Jon Navascues

Gordas como un tren

Si esperaba encontrar un cantar a los cuerpos anchos, lo siento. Esto no va por ahí. Yo sí que no soy un ángel, y me da a mí que la morritos tampoco, más adelante lo veremos.

Opinión

Gordas como un tren

Si esperaba encontrar un cantar a los cuerpos anchos, lo siento. Esto no va por ahí. Yo sí que no soy un ángel, y me da a mí que la morritos tampoco, más adelante lo veremos.

Si esperaba encontrar un cantar a los cuerpos anchos, lo siento. Esto no va por ahí. Yo sí que no soy un ángel, y me da a mí que la morritos tampoco, más adelante lo veremos. Uy, uy. El fondo de esto es más controvertido. Va sobre uno de los tantos responsables de la desigualdad de género, la publicidad, y de cómo las mujeres también contribuyen a ello tragando con todo. Casi nada.

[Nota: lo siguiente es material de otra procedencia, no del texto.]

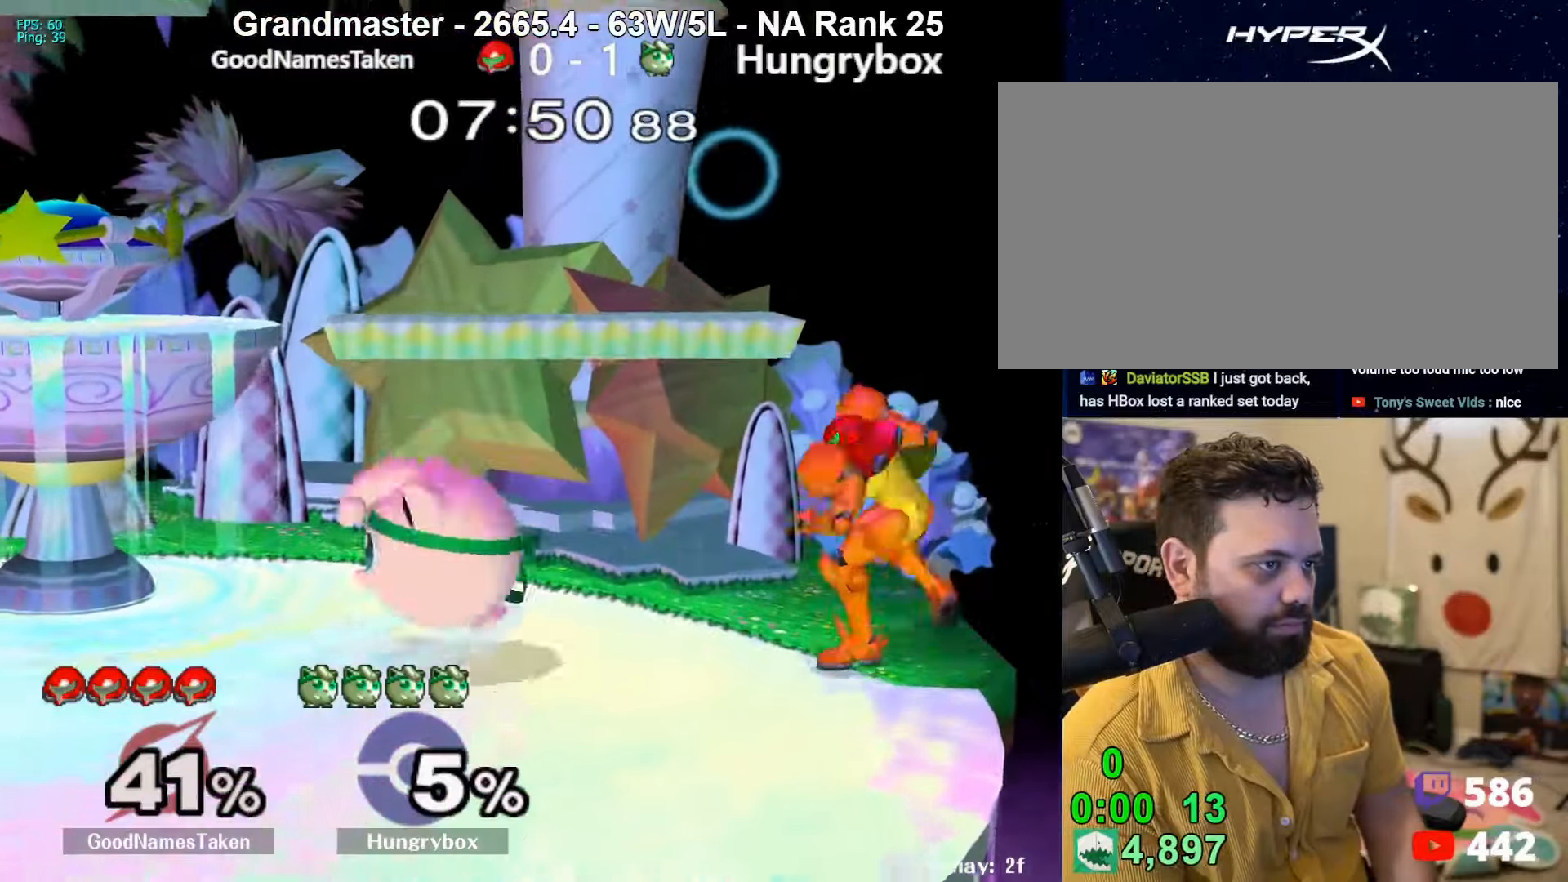
{"buttons": ["R1"], "left_stick": "center", "right_stick": "center", "events": [[134, "R1", "down"], [167, "left_stick", "center"]]}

Cada anuncio de cremas es un laboratorio con expertos, luces brillantes y chicas nacidas en los 90. Y cuando aparece una señora entrada en edad, es guapa a rabiar y las marcas del tiempo solo han agudizado su belleza. Lo mismo que a la María Luisa del tercero, lo mismo; será que no es constante. En otro spot se dice que las calorías no están para contarlas y también se recomienda comerse a un «yogurín», un desconocido al que una cincuentona pega un repaso nada recatado. ¿Se imaginan a un viejo hablando de comerse a una jovencita a la que acosa con la mirada, en horario infantil? Yo no. También por la tele sale un supuesto cocinero, con apellido francés, que usa pastillas de doble caldo en las lentejas, tú. Pero esto no viene a cuento.

En las revistas de corte ‘hembrista’ actuales, cuyos artículos me suelen provocar náuseas, cada página impar es o un cosmético o una jamelga casi en pelotas. Danone, que alimenta sonrisas y erecciones, promociona yogures bajos en grasa con un grupo de pillinas, a más seductora cada una, que mientras se contonean y juguetean pringándose con toda clase de polvos cantan lo siguiente: “Chocolate, ‘cafesito’, corre corre, que te pillo”. Busconas, pues. Lemas como “si consigues impresionar a la mujer del espejo lo habrás conseguido todo” van dirigidas a ‘tolays’. Primera marca mundial. Como Axe, que ahora rectifica y nos enseña a “evitar el ruido” tras años de mostrar a rubias, morenas y calvas perdiendo el culo por opulentos chulos.

Ya lo último que me faltaba por ver era una señora, atractivísima, pidiendo perdón a su lavavajillas mientras lo abraza y se frota a él. Finish. ¿Hasta aquí hemos llegado? No, queda más. Julia Otero invade una clase de flamenco para decir que muchas creen que están sanas, «pero veamos si tienen razón». Zoom, radiografía. Por descontado, no la tienen. Luego, una leche materna de continuación ayuda al sistema inmunitario y al desarrollo cerebral de tu bebé. Para ilustrarlo, un escudo y un birrete. “Su futuro está en tus manos”. Si tu mozo sale sin el porte de un centurión e imbécil, ya sabes por qué. Lurditas, no te lo perdono. 

En fin, la foto. Que serán todo lo gordas y atractivas que quieran, pero por si acaso que se tapen la barriga, que no se vea ni un michelín, elijamos a las más guapas y pongamos a la morritos delante; que tampoco es cuestión de no vender. Eso sí, promulguemos que lo que estamos tapando es bello. Diablillas. Y las mujeres se lo comen con patatas. Así están. Bueno, para eso escribo esto. Para defender lo que se llama feminismo y en verdad es igualdad. Y lo hago con un lenguaje machista, que en realidad solo es ácido. En definitiva, lo que nadie hace. Decir que las gordas están como un tren, unas figuradamente; la gran mayoría literalmente. ¿Qué pasa?